*** Opening of Reading passage ***

My art focuses on multiple perspectives in a fragmented manner to challenge the viewer’s eyes on perceiving space. My past works however, dealt mainly on intricate depiction of buildings using watercolor as my medium. I incorporate the idea of multiple dimensions of space to suggest 4th dimensional reality – by revealing a side of perspective that the eye cannot see. On executing this approach, exploration has been made on cubism.

 

Personally, cubism is not only aesthetically pleasing but it has always intrigues and challenges me to depict multiple perspectives of a subject mainly on contemporary buildings. My interest in modern buildings conveys industrialization and the looming large of modern buildings in the contemporary world.

 

On my later works, fractals and chaos theory became one of my prime concerns on executing my work. My exploration on fractals appear on buildings are explored by depicting space in different magnifications simultaneously in a fragmented manner. My preference of medium would be mixed media of acrylic and newspaper collage, and the technique I am approaching would be cutting out canvas to achieve the idea of fragmentation.

*** Close of Reading passage ***
*** Opening of Extracted material ***

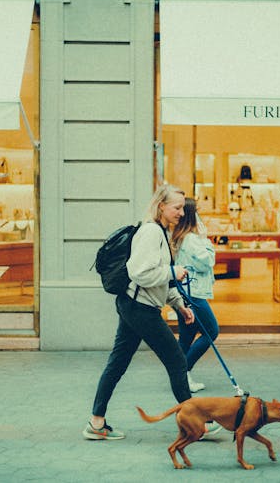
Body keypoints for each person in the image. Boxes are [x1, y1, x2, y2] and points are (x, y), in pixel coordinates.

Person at [84, 184, 221, 441]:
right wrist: (173, 272)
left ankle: (96, 423)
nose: (182, 212)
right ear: (161, 207)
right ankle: (197, 424)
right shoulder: (151, 232)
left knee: (118, 362)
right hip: (140, 309)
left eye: (182, 207)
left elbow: (158, 280)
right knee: (177, 361)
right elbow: (141, 273)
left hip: (134, 305)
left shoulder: (161, 232)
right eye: (177, 207)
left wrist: (180, 304)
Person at [171, 198, 219, 393]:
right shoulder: (191, 239)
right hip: (194, 294)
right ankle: (183, 372)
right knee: (211, 330)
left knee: (186, 336)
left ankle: (181, 378)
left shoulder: (179, 236)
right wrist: (206, 239)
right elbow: (207, 262)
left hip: (184, 292)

*** Close of Extracted material ***

Tasks to perform
1. In the artist statement, which medium did the artist's past works use?
2. List every art movement or theory that the artist statement says the artist has explored.
3. Please write the next part of the artist statement, picking up after its last sentence.

Answers provided
1. Watercolor.

2. Cubism, fractals, and chaos theory.

3.
 

Buildings, architecture and spaces in the metropolitan environment are my prime subject matters based on my experience on living in the city since the very beginning of my formation years. Not only that it has left a great impact on me, but I have reached to an understanding in my practice that the every day lives of the people - the collective identity, culture and the society which is considered as a structure of change, affect the city in its entirety and vice versa. The city's evolution is not independent from human factors. The socio-physical interrelationships, and the 'organized chaos' of the city of singapore would be the focus of my concept of my last year of my Bachelors degree in Fine Arts. Architects, as I am constantly stressing on the idea of their 'utopian ideals', have very important roles on designing a city which is an on-going dispute by philosophers and theorists of whether their designs are meeting the needs of the people. 'There is no such thing as perfect blueprints', which is my later work, through the implementation of cartography and deconstructionism - denotes that the idea of 'form follows function' is disputable and my interpretation of what the architects design, not only in the context of the city, alienates the needs of the people and through 'good' designs social issues are impossible to be eliminated. Heterotopia is another intriguing idea by a French philospher Michel Foucault, that will be a base of my research on space.